> WHAT IS BEING ASKED
Copy the records below word for word, from the line with "At the blue" to the line with "Answer: left", both included, leaving out the pictures.

---*---

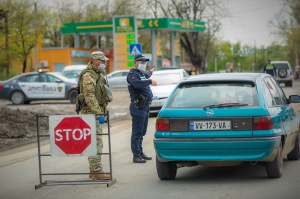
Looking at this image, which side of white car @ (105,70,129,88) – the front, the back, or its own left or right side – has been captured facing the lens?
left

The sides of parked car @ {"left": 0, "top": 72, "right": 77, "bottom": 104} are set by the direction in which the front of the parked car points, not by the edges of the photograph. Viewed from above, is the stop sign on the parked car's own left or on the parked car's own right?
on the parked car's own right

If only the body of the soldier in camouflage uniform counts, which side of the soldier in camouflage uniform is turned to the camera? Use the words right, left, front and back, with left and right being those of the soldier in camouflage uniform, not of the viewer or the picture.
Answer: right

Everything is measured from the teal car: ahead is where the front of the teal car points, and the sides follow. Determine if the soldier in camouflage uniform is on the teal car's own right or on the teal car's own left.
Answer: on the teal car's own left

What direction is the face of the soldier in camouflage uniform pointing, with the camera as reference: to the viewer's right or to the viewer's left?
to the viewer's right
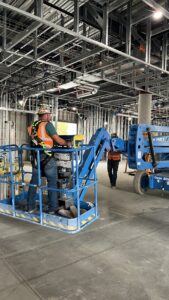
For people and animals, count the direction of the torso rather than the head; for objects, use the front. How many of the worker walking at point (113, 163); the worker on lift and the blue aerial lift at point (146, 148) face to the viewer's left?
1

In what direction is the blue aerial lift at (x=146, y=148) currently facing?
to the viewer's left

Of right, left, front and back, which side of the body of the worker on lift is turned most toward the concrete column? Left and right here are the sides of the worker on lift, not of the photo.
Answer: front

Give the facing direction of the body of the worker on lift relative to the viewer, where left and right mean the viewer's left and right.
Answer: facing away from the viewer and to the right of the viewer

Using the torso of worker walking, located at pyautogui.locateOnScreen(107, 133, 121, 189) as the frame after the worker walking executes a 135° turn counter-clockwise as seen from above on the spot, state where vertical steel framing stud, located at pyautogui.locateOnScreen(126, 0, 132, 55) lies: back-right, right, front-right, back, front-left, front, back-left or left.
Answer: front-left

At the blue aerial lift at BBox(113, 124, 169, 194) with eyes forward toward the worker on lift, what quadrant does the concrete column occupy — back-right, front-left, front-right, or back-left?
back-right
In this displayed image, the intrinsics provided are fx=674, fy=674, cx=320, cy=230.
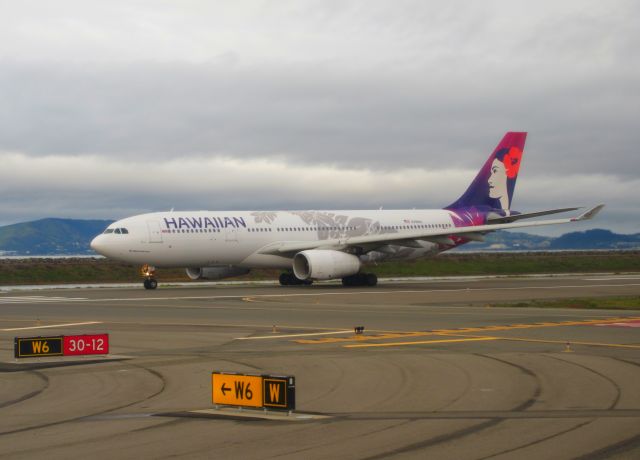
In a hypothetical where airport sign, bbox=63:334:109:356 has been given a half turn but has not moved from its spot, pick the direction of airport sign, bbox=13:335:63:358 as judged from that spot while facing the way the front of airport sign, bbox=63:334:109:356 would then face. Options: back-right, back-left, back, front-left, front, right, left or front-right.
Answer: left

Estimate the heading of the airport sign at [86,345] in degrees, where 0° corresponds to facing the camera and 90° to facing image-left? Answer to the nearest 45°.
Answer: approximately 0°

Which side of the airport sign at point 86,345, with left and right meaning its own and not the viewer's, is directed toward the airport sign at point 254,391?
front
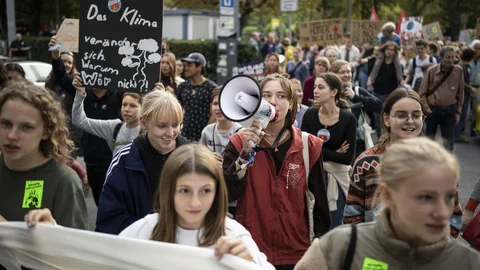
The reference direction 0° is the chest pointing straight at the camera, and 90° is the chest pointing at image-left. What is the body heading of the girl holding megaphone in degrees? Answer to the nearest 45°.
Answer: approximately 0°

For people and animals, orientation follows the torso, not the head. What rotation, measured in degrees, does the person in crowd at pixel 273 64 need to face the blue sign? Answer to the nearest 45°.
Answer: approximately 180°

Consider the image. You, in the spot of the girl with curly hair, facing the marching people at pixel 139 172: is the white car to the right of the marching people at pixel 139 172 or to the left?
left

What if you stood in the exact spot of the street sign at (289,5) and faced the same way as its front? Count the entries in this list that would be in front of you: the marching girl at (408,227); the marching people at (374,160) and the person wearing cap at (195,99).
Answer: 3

---*---

> COMPLETED TASK
At the blue aerial lift at BBox(113, 124, 169, 194) with eyes forward toward the worker on lift, what quadrant does the concrete column occupy — back-right, front-left, front-right, or back-left?
back-right
In this displayed image, the intrinsics provided are fx=674, fy=674, cx=320, cy=230.
In a hypothetical where airport sign, bbox=63:334:109:356 has been given a half turn but has not moved from its spot, pick the direction of airport sign, bbox=13:335:63:358 as judged from that spot while facing the way the front of airport sign, bbox=63:334:109:356 would then face. Options: back-right, back-left, back, front-left, front, right, left or front-right.
Answer: left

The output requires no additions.